One of the great advantages of internal linking for SEO purposes is that you have 100% control over it. Third-party sites can link to any page of your site, using any form of keywords or images to link to your site. With internal linking, you can use a variety of terms to link to any page with a mix of keywords and generic words, which drastically reduces your chances of being penalised by Google for over-optimisation.

You can use tools such as Ahrefs, Google Analytics or Open Site Explorer to keep tabs on who is linking to your site externally, and which keywords they are using to send people there.
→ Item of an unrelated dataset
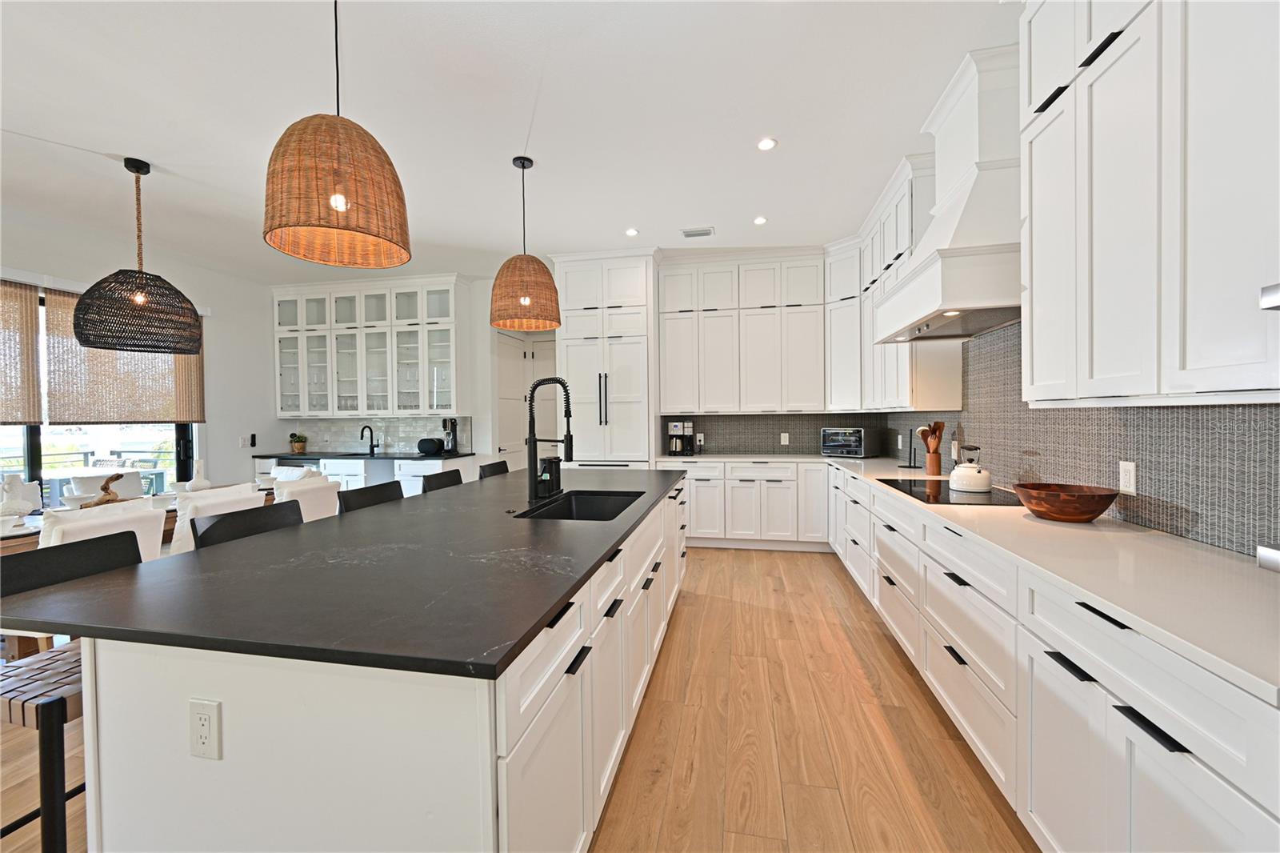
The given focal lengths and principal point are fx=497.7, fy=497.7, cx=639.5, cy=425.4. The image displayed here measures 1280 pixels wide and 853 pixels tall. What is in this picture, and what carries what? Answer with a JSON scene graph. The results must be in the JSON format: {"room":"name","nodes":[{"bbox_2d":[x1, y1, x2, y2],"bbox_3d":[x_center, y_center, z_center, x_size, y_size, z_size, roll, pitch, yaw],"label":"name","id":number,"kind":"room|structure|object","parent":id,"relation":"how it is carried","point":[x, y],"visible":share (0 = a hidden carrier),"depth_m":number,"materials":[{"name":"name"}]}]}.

If you’re not liking what you’re seeing, contact the webmasters and ask them to edit or delete the link (or change it to rel=”nofollow“).

Where Should You Place Internal Links?

Your internal links should be placed within the top navigation bar, or the main content of your page. This will pass more authority to that linked-to page than an internal link from the sidebar or footer of your page. You should aim to link from your homepage to other pages of your site, as this is likely the page with the most authority on your site, and is more likely to be the first page that a visitors land on.

Below is a checklist for internal linking. Follow this, and you should start to see your SEO improve as a result of improved navigation for your users:

  • Don’t be generic – Use descriptive link text, not just ‘click here’ or ‘find it here’. If you’re linking to specific products or services, name them in the internal links.
  • Link to every page on your site – What’s the point of having a page all on its lonesome? Link to it from either your Home Page, blog posts or product pages and give it some love.
  • Be varied – Variation is important, because over-optimisation can be penalised by the search engines. Use different internal linking text to keep things fresh and safe from being overused.
  • Use your high authority pages – Check Open Site Explorer and Ahrefs to see which of your pages have the most authority, and use them to link to your other internal pages, which in turn could help improve indexing and ranking of a page.